__Passage__:
========

Foreign Grantor Trust Beneficiary Statement (Form 3520-A) Explained

Foreign Grantor Trust Beneficiary Statement (Form 3520-A) Explained

What is a Foreign Grantor Trust Beneficiary Statement (Form 3520-A)

Foreign Grantor Trust Beneficiary Statement: The Foreign Grantor Trust Beneficiary Statement is part of the Form 3520-A, which is required for certain US Persons — but is not always required by the filers of Taxpayers with Foreign Trusts. Rather, the Foreign Grantor Trust Beneficiary Statement is required in certain circumstances when the US beneficiary receives a trust distribution. It is important to note that the distribution need not be a “direct” distribution — and may include US Beneficiaries who receive direct or indirect distribution. Let’s review the basics of Foreign Grantor Trust Beneficiary Statement

About the Foreign Grantor Trust Owner Statement

This form is required by the Trustee of the foreign trust, to provide the IRS with information as to which US Beneficiary received a foreign trust distribution. As provided by the Form:

          • Trustee (or U.S. owner if a substitute Form 3520-A) must prepare a separate statement for each U.S. beneficiary that received a distribution from the trust during the tax year and include a copy of each statement with Form 3520-A. Trustee is also required to send to each such beneficiary a copy of the beneficiary’s statement.

          • Each U.S. beneficiary must attach a copy of its statement to its Form 3520.”

Important Tip: Even if the Trustee does not provide the IRS with the  Foreign Grantor Trust Beneficiary Statement, the U.S. owners is still required to provide the information to the IRS. And a separate statement is required for each US Person Beneficiary who receives a distribution from the Trust. In addition, the Trustee must provide a copy of the Statement to the Beneficiary — who must include it on their own Form 3520 (to report the trust distribution)

Required Information in the Foreign Grantor Trust Statement

Let’s take a look at the different parts to the Foreign Grantor Trust Owner Statement 

Part 1: What is the Name of Foreign Trust?

      • Name of foreign trust

      • EIN

      • Number, street, and room or suite no.

      • If a P.O. box, see instructions.

      • Date foreign trust was created

      • City or town

      • State or province

      • ZIP or foreign postal code

      • Country

Part 2: Is there a US Agent 

      • Did the foreign trust appoint a U.S. agent (defined in the instructions) who can provide the IRS with all relevant trust information?

        • If “Yes,” complete lines 3a through 3g.

        • If “No,” do you agree that either the IRS or the U.S. beneficiary can inspect and copy the trust’s permanent books of account, records, and such other documents that are necessary to establish that the trust should be treated for U.S. tax purposes as owned by another person?

========

__Stored records__:
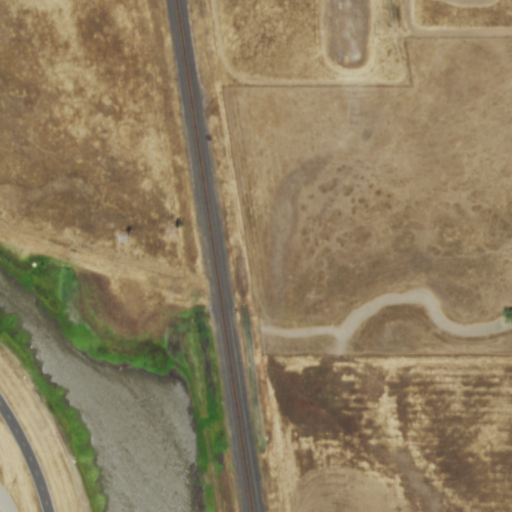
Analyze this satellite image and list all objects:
power tower: (174, 232)
power tower: (127, 237)
railway: (214, 256)
road: (26, 455)
road: (4, 503)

========

__Problem to work on__: Could you pull, word for word, the passage of the Form 3520-A article starting with "Important Tip: Even" and going on through "the trust distribution)"? The items play no part in this work.

__Exercise solution__:
Important Tip: Even if the Trustee does not provide the IRS with the  Foreign Grantor Trust Beneficiary Statement, the U.S. owners is still required to provide the information to the IRS. And a separate statement is required for each US Person Beneficiary who receives a distribution from the Trust. In addition, the Trustee must provide a copy of the Statement to the Beneficiary — who must include it on their own Form 3520 (to report the trust distribution)